- EXERCISE REQUIREMENTS:
[1] Using the pm4py event data text, answer the following:
(a) What does an event stream represent?
(b) Through which formats does pm4py support access and manipulation of event log data?
(c) Which file in the pm4py-source project holds a fully working version of the example script?
[2] Rewrite the portion of the pm4py event data text starting with "Importing IEEE XES" and going on through "the examples/web/import_xes_log.py file.", with "IEEE XES" changed to "XES" throughout.

- PROVIDED PASSAGE:
Start of Block
Working with Event Data

Event data, usually recorded in so-called logs, are the primary source of data of any process mining project and/or algorithm. As such, they play a vital role in process mining.

Within pm4py we distinguish between two major event data object types:

  • Event Streams: An event stream represents a single sequence of events, executed in the context of a process. Multiple events at different indices of the event stream potentially refer to the same process instance. The Event Stream object in pm4py resembles the finite version of an event stream.
  • Event Logs: A log is a collection of sequences of events. Each sequence in a log represents the execution of a process instance (typically these events describe the same case id). The log object is equivalent to the notion of event logs, commonly used in process mining.

In the remainder of this section, we describe how pm4py supports access and manipulation of event log data through the IEEE XES- and csv format.

Importing IEEE XES files

IEEE XES is a standard format in which Process Mining logs are expressed. For further information about the format, please study the IEEE Website.

The following example code aims to import a log, given a path to a log file.

from pm4py.objects.log.importer.xes import factory as xes_import_factory
log = xes_import_factory.apply("<path_to_xes_file>")

A fully working version of the example script can be found in the pm4py-source project, in the examples/web/import_xes_log.py file.
End of Block
- SUPPLIED INFORMATION:
Start of Block
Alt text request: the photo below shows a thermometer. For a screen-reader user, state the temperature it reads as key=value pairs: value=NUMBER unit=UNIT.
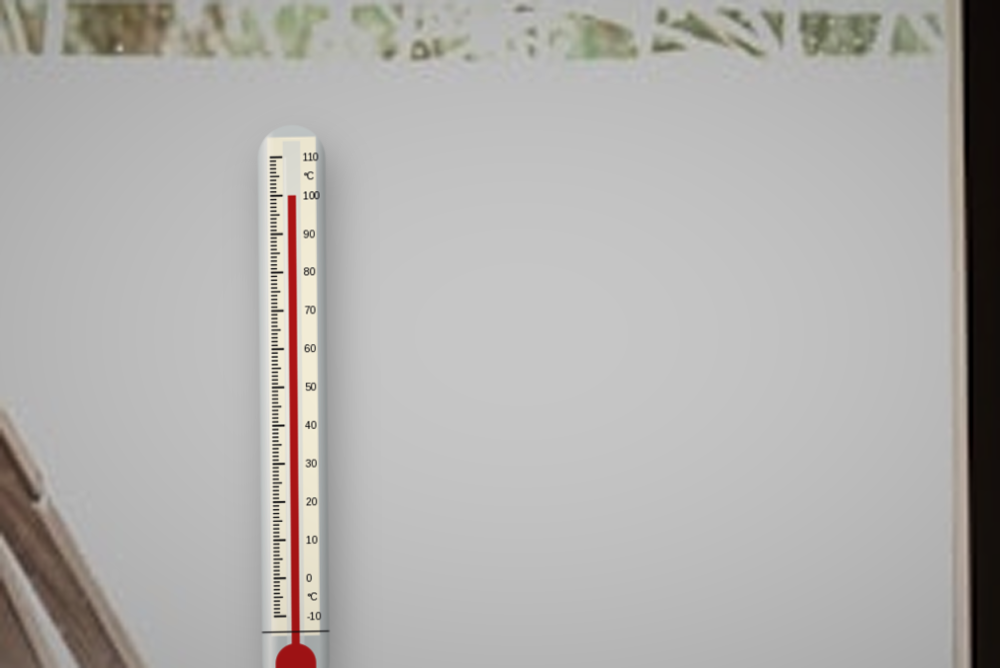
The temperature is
End of Block
Start of Block
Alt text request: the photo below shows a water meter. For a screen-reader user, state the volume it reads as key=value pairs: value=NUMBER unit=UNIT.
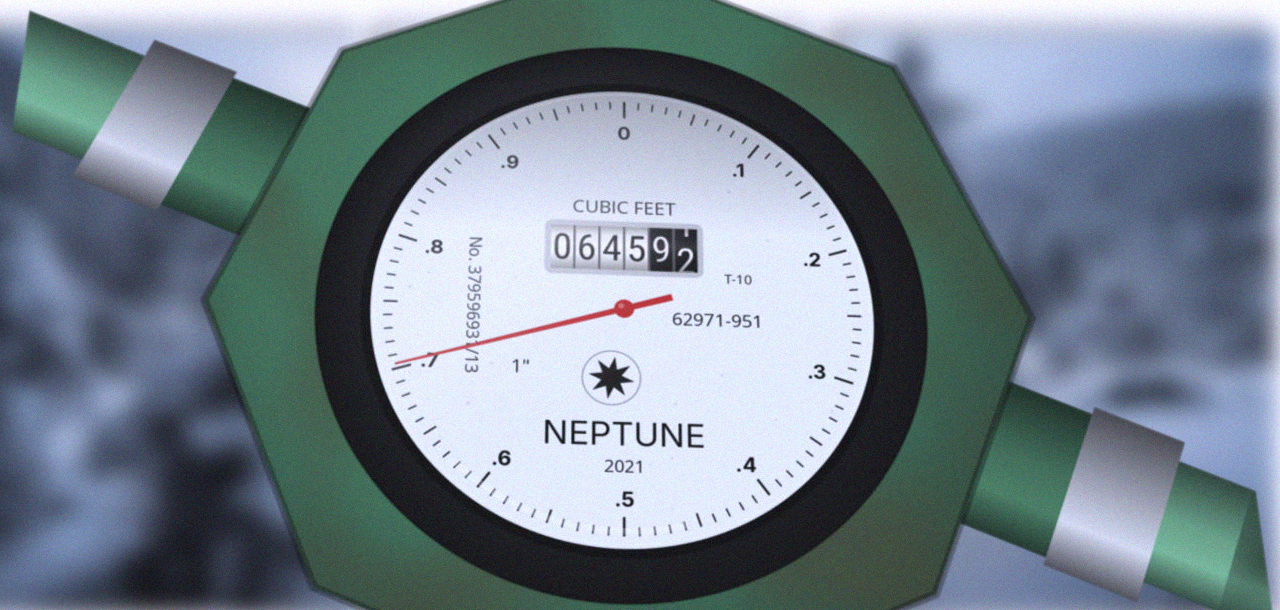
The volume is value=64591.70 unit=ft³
End of Block
- SOLUTIONS PER TASK:
[1]
(a) A single sequence of events, executed in the context of a process.
(b) The IEEE XES and csv formats.
(c) The examples/web/import_xes_log.py file.

[2]
Importing XES files

XES is a standard format in which Process Mining logs are expressed. For further information about the format, please study the IEEE Website.

The following example code aims to import a log, given a path to a log file.

from pm4py.objects.log.importer.xes import factory as xes_import_factory
log = xes_import_factory.apply("<path_to_xes_file>")

A fully working version of the example script can be found in the pm4py-source project, in the examples/web/import_xes_log.py file.